**TASK ITEM:**
What you return must be the data below, word for word, without any images.

[Start of section]

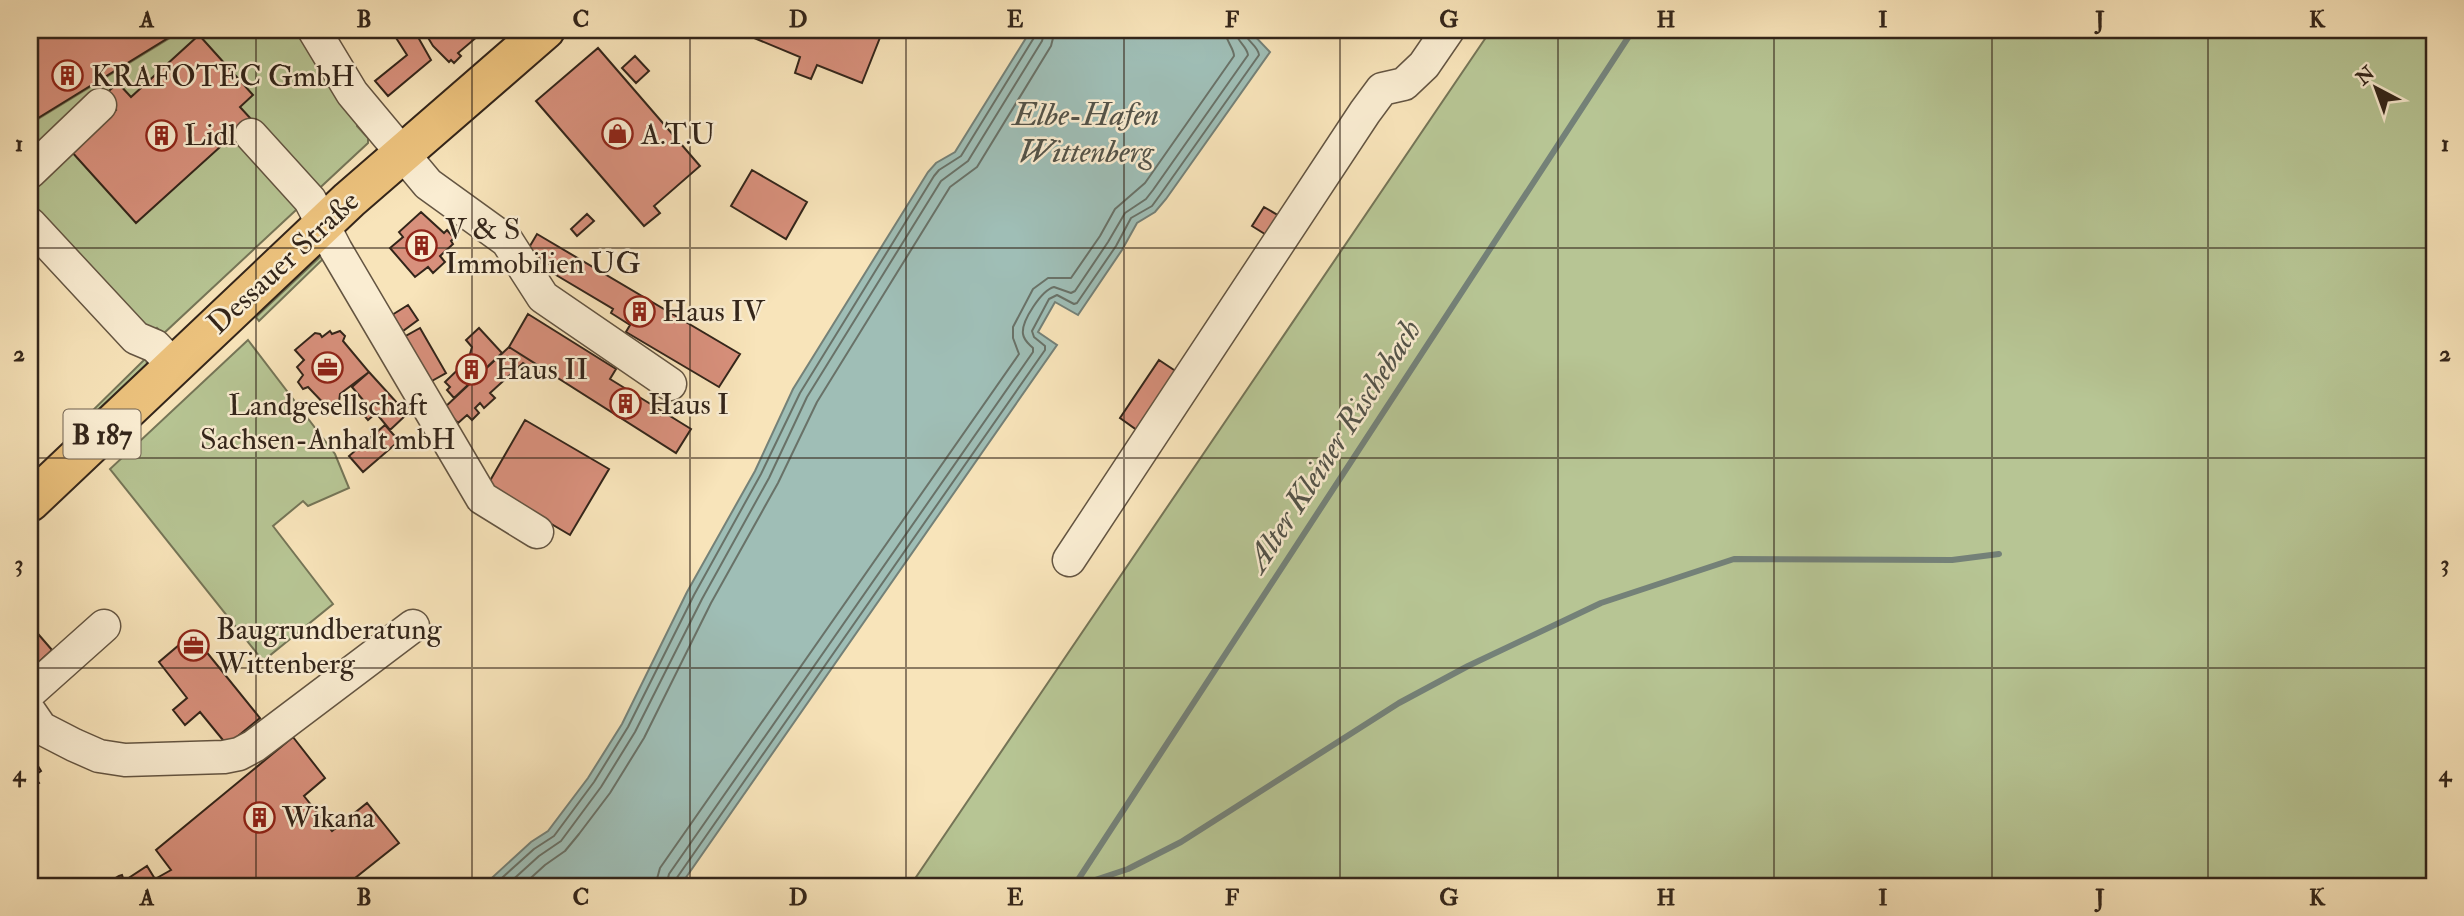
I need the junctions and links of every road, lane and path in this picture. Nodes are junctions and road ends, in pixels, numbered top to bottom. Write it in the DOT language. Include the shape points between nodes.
graph roads {
  1 [pos="314,30"];
  2 [pos="545,30"];
  3 [pos="1448,30"];
  4 [pos="100,105"];
  5 [pos="251,135"];
  6 [pos="402,153"];
  7 [pos="30,172"];
  8 [pos="30,224"];
  9 [pos="323,224"];
  10 [pos="173,365"];
  11 [pos="670,384"];
  12 [pos="30,502"];
  13 [pos="537,532"];
  14 [pos="1069,560"];
  15 [pos="104,626"];
  16 [pos="413,626"];
  17 [pos="30,692"];
  18 [pos="30,712"];
  1 -- 6 [label="lane" via="352,93"];
  2 -- 6 [label="main road, Dessauer Straße / B 187"];
  3 -- 14 [label="lane" via="1424,65 1404,84 1382,89 1365,112"];
  4 -- 7 [label="lane"];
  5 -- 9 [label="lane" via="310,200"];
  6 -- 9 [label="main road, Dessauer Straße / B 187"];
  6 -- 11 [label="lane" via="428,184 507,241 543,297"];
  8 -- 10 [label="lane" via="136,338 155,346"];
  9 -- 10 [label="main road, Dessauer Straße / B 187"];
  9 -- 13 [label="lane" via="482,498"];
  10 -- 12 [label="main road, Dessauer Straße / B 187"];
  15 -- 17 [label="lane"];
  16 -- 18 [label="lane" via="239,754 170,760 99,756 41,728"];
}
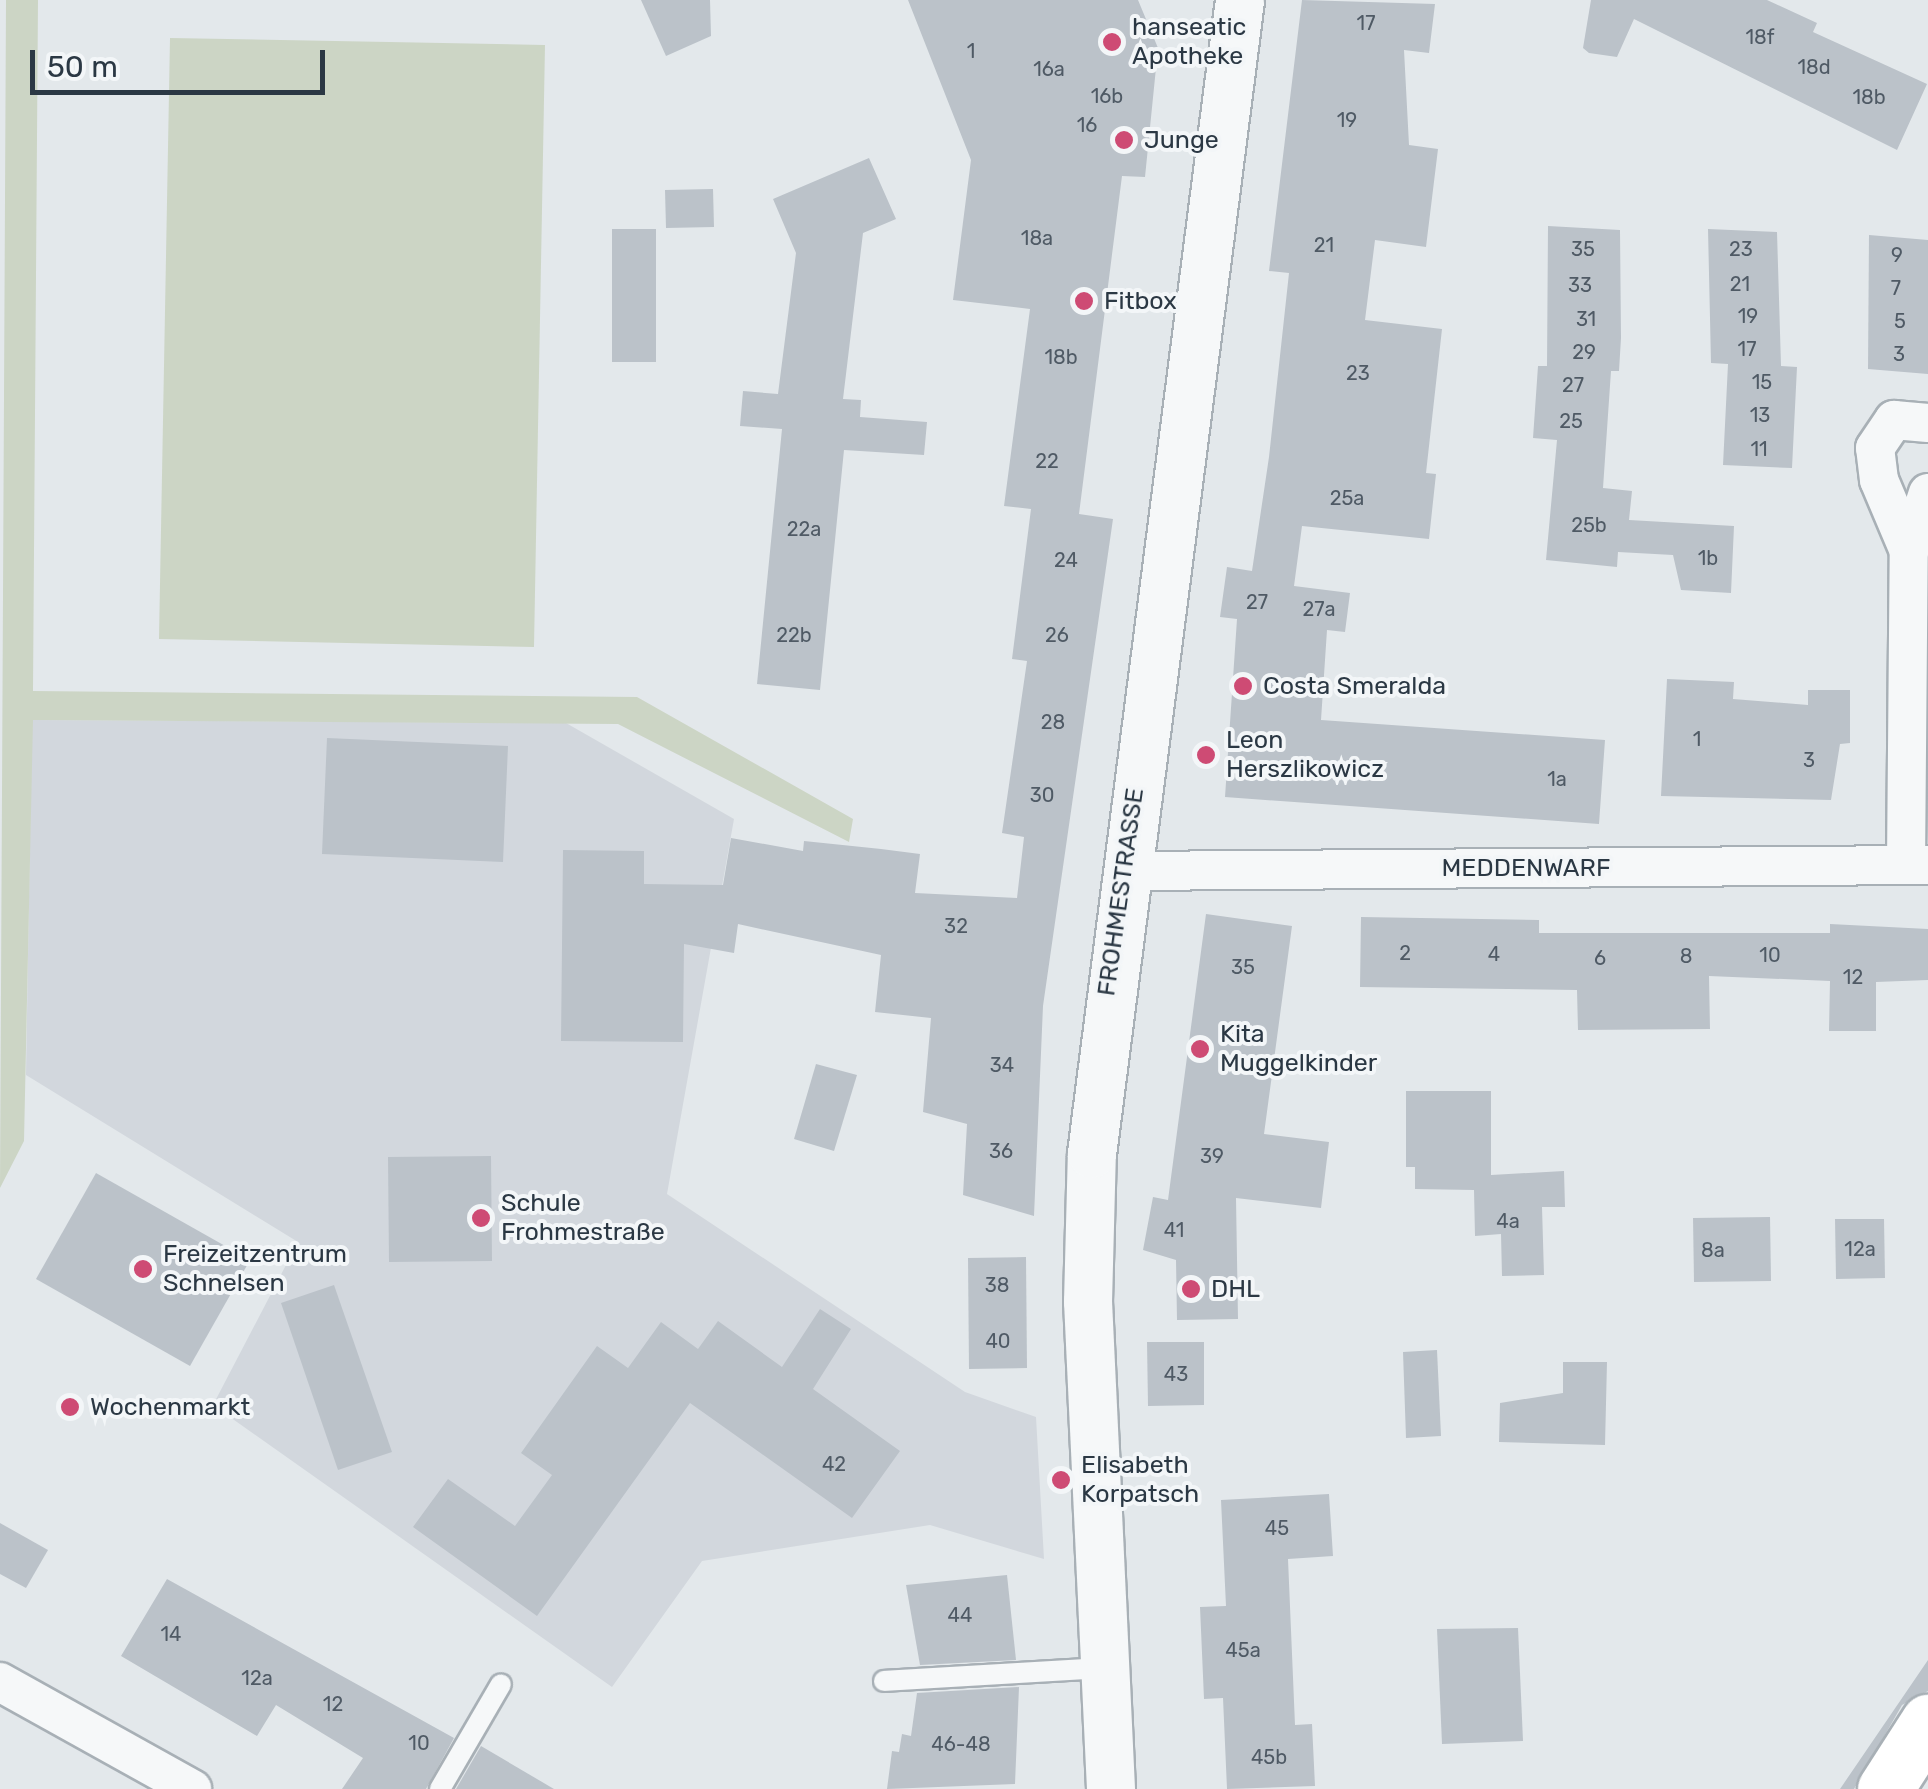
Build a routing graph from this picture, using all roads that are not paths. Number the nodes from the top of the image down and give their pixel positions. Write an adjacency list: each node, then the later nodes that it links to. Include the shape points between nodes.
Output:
1 (1240, 0): 6 (street, FROHMESTRASSE)
2 (1928, 422): 4 (street, via 1894,420 1876,448 1879,480)
3 (1928, 493): 4 (street)
4 (1909, 551): 5 (street)
5 (1917, 865): 6 (street, MEDDENWARF)
6 (1124, 872): 7 (street, FROHMESTRASSE, via 1100,1056 1090,1246)
7 (1106, 1668): 8 (lane); 14 (street, FROHMESTRASSE)
8 (884, 1681)
9 (0, 1682): 12 (street)
10 (501, 1684): 13 (lane)
11 (1928, 1722): 15 (highway)
12 (192, 1789)
13 (440, 1789)
14 (1112, 1789)
15 (1885, 1789)

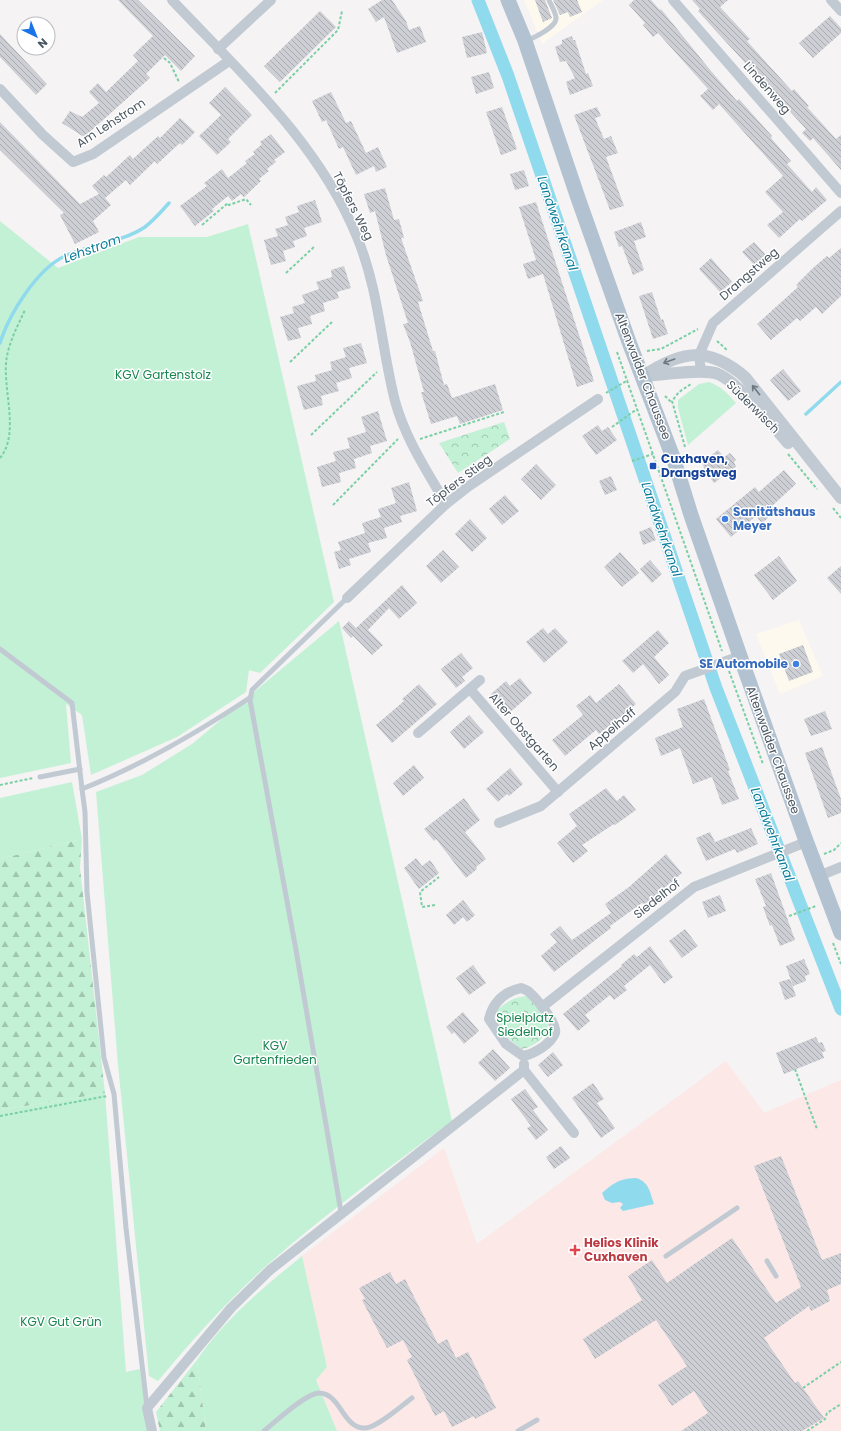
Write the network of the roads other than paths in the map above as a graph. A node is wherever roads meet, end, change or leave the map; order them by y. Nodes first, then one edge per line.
1 (172, 0) edge
2 (271, 0) edge
3 (508, 0) edge
4 (549, 0) edge
5 (672, 0) edge
6 (831, 0) edge
7 (841, 11) edge
8 (525, 41) junction
9 (218, 49) junction
10 (229, 61) junction
11 (0, 88) edge
12 (841, 193) edge
13 (841, 211) edge
14 (699, 355) junction
15 (701, 372) junction
16 (643, 376) junction
17 (601, 396) road end
18 (841, 498) edge
19 (446, 504) junction
20 (347, 598) joint
21 (0, 649) edge
22 (728, 660) junction
23 (480, 680) dead end
24 (470, 689) junction
25 (251, 697) junction
26 (418, 733) dead end
27 (80, 769) junction
28 (40, 777) road end
29 (82, 790) junction
30 (558, 792) junction
31 (499, 823) dead end
32 (806, 842) junction
33 (841, 867) edge
34 (819, 876) junction
35 (836, 935) edge
36 (542, 1007) junction
37 (523, 1056) junction
38 (524, 1070) junction
39 (574, 1133) dead end
40 (737, 1208) dead end
41 (342, 1212) junction
42 (666, 1256) dead end
43 (767, 1261) dead end
44 (776, 1276) dead end
45 (412, 1398) dead end
46 (147, 1408) junction
47 (537, 1420) dead end
48 (152, 1431) edge
49 (264, 1431) edge
50 (518, 1431) edge

1 - 9 street, Töpfers Weg
2 - 9 street
3 - 8 main road, Altenwalder Chaussee
4 - 8 lane
5 - 12 street, Lindenweg
6 - 7 street
8 - 16 main road, Altenwalder Chaussee
9 - 10 street, Töpfers Weg
10 - 11 street, Am Lehstrom
10 - 19 street, Töpfers Weg
13 - 14 street, Drangstweg
14 - 15 street
14 -> 16 street, Süderwisch
18 -> 14 street, Süderwisch
15 - 16 street, Süderwisch
15 - 18 street, Süderwisch
16 - 22 main road, Altenwalder Chaussee
17 - 19 street, Töpfers Stieg
19 - 20 street, Töpfers Stieg
20 - 25 lane
21 - 27 lane
22 - 30 street, Appelhoff
22 - 32 main road, Altenwalder Chaussee
23 - 24 street
24 - 26 street
24 - 30 street, Alter Obstgarten
25 - 29 lane
25 - 41 lane
27 - 28 lane
27 - 29 lane
29 - 46 lane
30 - 31 street, Appelhoff
32 - 34 main road, Altenwalder Chaussee
32 - 36 street, Siedelhof
33 - 34 street
34 - 35 main road, Altenwalder Chaussee
36 - 37 street
36 - 37 street
37 - 38 street
38 - 39 street
38 - 41 street
40 - 42 lane
41 - 46 street
43 - 44 lane
45 - 49 lane
46 - 48 street
47 - 50 lane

[End of section]

**ANSWER TO THE PROBLEM:**
I need the junctions and links of every road, lane and path in this picture. Nodes are junctions and road ends, in pixels, numbered top to bottom. Write it in the DOT language. Include the shape points between nodes.
graph roads {
  1 [pos="314,30"];
  2 [pos="545,30"];
  3 [pos="1448,30"];
  4 [pos="100,105"];
  5 [pos="251,135"];
  6 [pos="402,153"];
  7 [pos="30,172"];
  8 [pos="30,224"];
  9 [pos="323,224"];
  10 [pos="173,365"];
  11 [pos="670,384"];
  12 [pos="30,502"];
  13 [pos="537,532"];
  14 [pos="1069,560"];
  15 [pos="104,626"];
  16 [pos="413,626"];
  17 [pos="30,692"];
  18 [pos="30,712"];
  1 -- 6 [label="lane" via="352,93"];
  2 -- 6 [label="main road, Dessauer Straße / B 187"];
  3 -- 14 [label="lane" via="1424,65 1404,84 1382,89 1365,112"];
  4 -- 7 [label="lane"];
  5 -- 9 [label="lane" via="310,200"];
  6 -- 9 [label="main road, Dessauer Straße / B 187"];
  6 -- 11 [label="lane" via="428,184 507,241 543,297"];
  8 -- 10 [label="lane" via="136,338 155,346"];
  9 -- 10 [label="main road, Dessauer Straße / B 187"];
  9 -- 13 [label="lane" via="482,498"];
  10 -- 12 [label="main road, Dessauer Straße / B 187"];
  15 -- 17 [label="lane"];
  16 -- 18 [label="lane" via="239,754 170,760 99,756 41,728"];
}
Build a routing graph from this picture, using all roads that are not paths. Number the nodes from the top of the image down and give their pixel positions. Write an adjacency list: each node, then the later nodes that it links to. Include the shape points between nodes.
Output:
1 (1240, 0): 6 (street, FROHMESTRASSE)
2 (1928, 422): 4 (street, via 1894,420 1876,448 1879,480)
3 (1928, 493): 4 (street)
4 (1909, 551): 5 (street)
5 (1917, 865): 6 (street, MEDDENWARF)
6 (1124, 872): 7 (street, FROHMESTRASSE, via 1100,1056 1090,1246)
7 (1106, 1668): 8 (lane); 14 (street, FROHMESTRASSE)
8 (884, 1681)
9 (0, 1682): 12 (street)
10 (501, 1684): 13 (lane)
11 (1928, 1722): 15 (highway)
12 (192, 1789)
13 (440, 1789)
14 (1112, 1789)
15 (1885, 1789)

Write the network of the roads other than paths in the map above as a graph. A node is wherever roads meet, end, change or leave the map; order them by y. Nodes first, then one edge per line.
1 (172, 0) edge
2 (271, 0) edge
3 (508, 0) edge
4 (549, 0) edge
5 (672, 0) edge
6 (831, 0) edge
7 (841, 11) edge
8 (525, 41) junction
9 (218, 49) junction
10 (229, 61) junction
11 (0, 88) edge
12 (841, 193) edge
13 (841, 211) edge
14 (699, 355) junction
15 (701, 372) junction
16 (643, 376) junction
17 (601, 396) road end
18 (841, 498) edge
19 (446, 504) junction
20 (347, 598) joint
21 (0, 649) edge
22 (728, 660) junction
23 (480, 680) dead end
24 (470, 689) junction
25 (251, 697) junction
26 (418, 733) dead end
27 (80, 769) junction
28 (40, 777) road end
29 (82, 790) junction
30 (558, 792) junction
31 (499, 823) dead end
32 (806, 842) junction
33 (841, 867) edge
34 (819, 876) junction
35 (836, 935) edge
36 (542, 1007) junction
37 (523, 1056) junction
38 (524, 1070) junction
39 (574, 1133) dead end
40 (737, 1208) dead end
41 (342, 1212) junction
42 (666, 1256) dead end
43 (767, 1261) dead end
44 (776, 1276) dead end
45 (412, 1398) dead end
46 (147, 1408) junction
47 (537, 1420) dead end
48 (152, 1431) edge
49 (264, 1431) edge
50 (518, 1431) edge

1 - 9 street, Töpfers Weg
2 - 9 street
3 - 8 main road, Altenwalder Chaussee
4 - 8 lane
5 - 12 street, Lindenweg
6 - 7 street
8 - 16 main road, Altenwalder Chaussee
9 - 10 street, Töpfers Weg
10 - 11 street, Am Lehstrom
10 - 19 street, Töpfers Weg
13 - 14 street, Drangstweg
14 - 15 street
14 -> 16 street, Süderwisch
18 -> 14 street, Süderwisch
15 - 16 street, Süderwisch
15 - 18 street, Süderwisch
16 - 22 main road, Altenwalder Chaussee
17 - 19 street, Töpfers Stieg
19 - 20 street, Töpfers Stieg
20 - 25 lane
21 - 27 lane
22 - 30 street, Appelhoff
22 - 32 main road, Altenwalder Chaussee
23 - 24 street
24 - 26 street
24 - 30 street, Alter Obstgarten
25 - 29 lane
25 - 41 lane
27 - 28 lane
27 - 29 lane
29 - 46 lane
30 - 31 street, Appelhoff
32 - 34 main road, Altenwalder Chaussee
32 - 36 street, Siedelhof
33 - 34 street
34 - 35 main road, Altenwalder Chaussee
36 - 37 street
36 - 37 street
37 - 38 street
38 - 39 street
38 - 41 street
40 - 42 lane
41 - 46 street
43 - 44 lane
45 - 49 lane
46 - 48 street
47 - 50 lane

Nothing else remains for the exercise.